Dataset entries
-=-=-=-=-

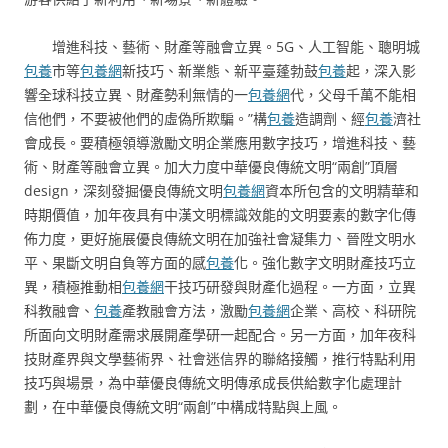
增進科技、藝術、財產等融會立異。5G、人工智能、聰明城
包養
市等
包養網
新技巧、新業態、新平臺蓬勃鼓
包養
起，深入影
響全球科技立異、財產勢利無情的一
包養網
代，父母千萬不能相
信他們，不要被他們的虛偽所欺騙。”構
包養
造調劑、經
包養
濟社
會成長。要積極領導激勵文明企業應用數字技巧，增進科技、藝
術、財產等融會立異。加大力度中華優良傳統文明“兩創”頂層
design，深刻發掘優良傳統文明
包養網
資本所包含的文明精華和
時期價值，加年夜具有中漢文明標識效能的文明要素的數字化傳
佈力度，更好施展優良傳統文明在加強社會凝集力、晉陞文明水
平、果斷文明自負等方面的感
包養
化。強化數字文明財產技巧立
異，積極推動相
包養網
干技巧研發與財產化過程。一方面，立異
科教融會、
包養
產教融會方法，激勵
包養網
企業、高校、科研院
所面向文明財產需求展開產學研一起配合。另一方面，加年夜科
技財產界與文學藝術界、社會迷信界的聯絡接觸，推行特點利用
技巧與場景，為中華優良傳統文明傳承成長供給數字化處理計
劃，在中華優良傳統文明“兩創”中構成特點與上風。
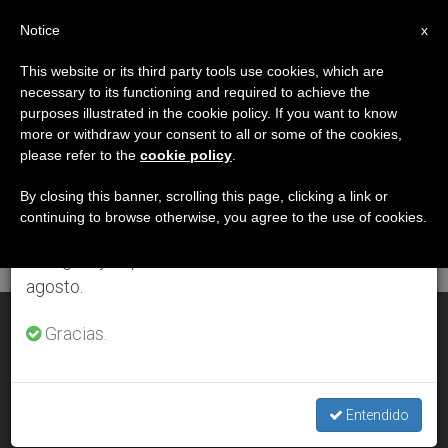
ES
Notice
×
x
Aviso importante
This website or its third party tools use cookies, which are
necessary to its functioning and required to achieve the
Del 27 de julio al 7 de agosto haremos la pausa
DÍA
purposes illustrated in the cookie policy. If you want to know
anual, aprovechando que en el periodo de verano
Septiembre 12th, 2005
more or withdraw your consent to all or some of the cookies,
please refer to the
cookie policy
.
se generan menos informaciones y también el
consumo de las mismas disminuye.
By closing this banner, scrolling this page, clicking a link or
continuing to browse otherwise, you agree to the use of cookies.
ÚLTIMAS NOTICIAS
Retomamos el trabajo ordinario de las ediciones
en inglés y español de ZENIT el lunes 10 de
agosto.
Asesinado en Congo-Brazzaville un misionero franciscano
Gracias.
SEP 12, 2005 00:00
ZENIT STAFF
Entendido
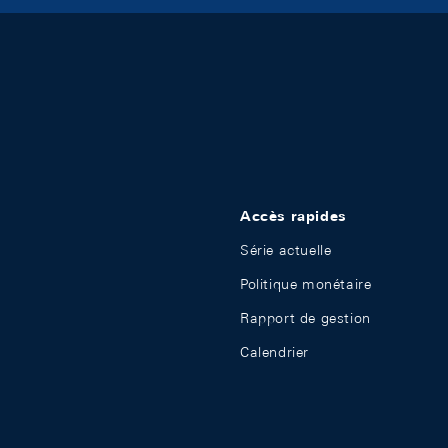
Accès rapides
Série actuelle
Politique monétaire
Rapport de gestion
Calendrier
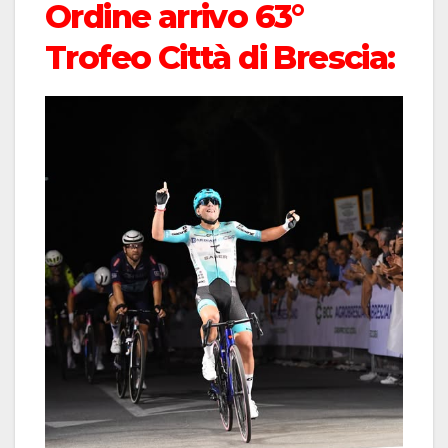
Ordine arrivo 63°
Trofeo Città di Brescia:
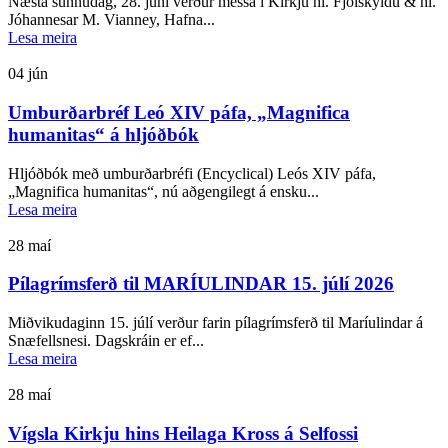
Næsta sunnudag, 28. júní verður messa í Kirkju hl. Fjölskyldu & hl.
Jóhannesar M. Vianney, Hafna...
Lesa meira
04
jún
Umburðarbréf Leó XIV páfa, „Magnifica
humanitas“ á hljóðbók
Hljóðbók með umburðarbréfi (Encyclical) Leós XIV páfa,
„Magnifica humanitas“, nú aðgengilegt á ensku...
Lesa meira
28
maí
Pílagrímsferð til MARÍULINDAR 15. júlí 2026
Miðvikudaginn 15. júlí verður farin pílagrímsferð til Maríulindar á
Snæfellsnesi. Dagskráin er ef...
Lesa meira
28
maí
Vígsla Kirkju hins Heilaga Kross á Selfossi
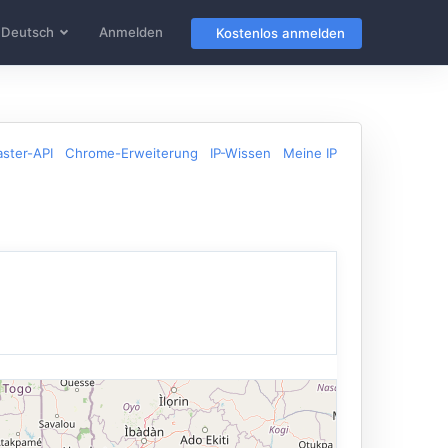
Deutsch
Anmelden
Kostenlos anmelden
ster-API
Chrome-Erweiterung
IP-Wissen
Meine IP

-=-=-=-=-

[Task goal]
Return each line of the entries that holds the string "Magnifica".

[Exercise output]
Umburðarbréf Leó XIV páfa, „Magnifica
„Magnifica humanitas“, nú aðgengilegt á ensku...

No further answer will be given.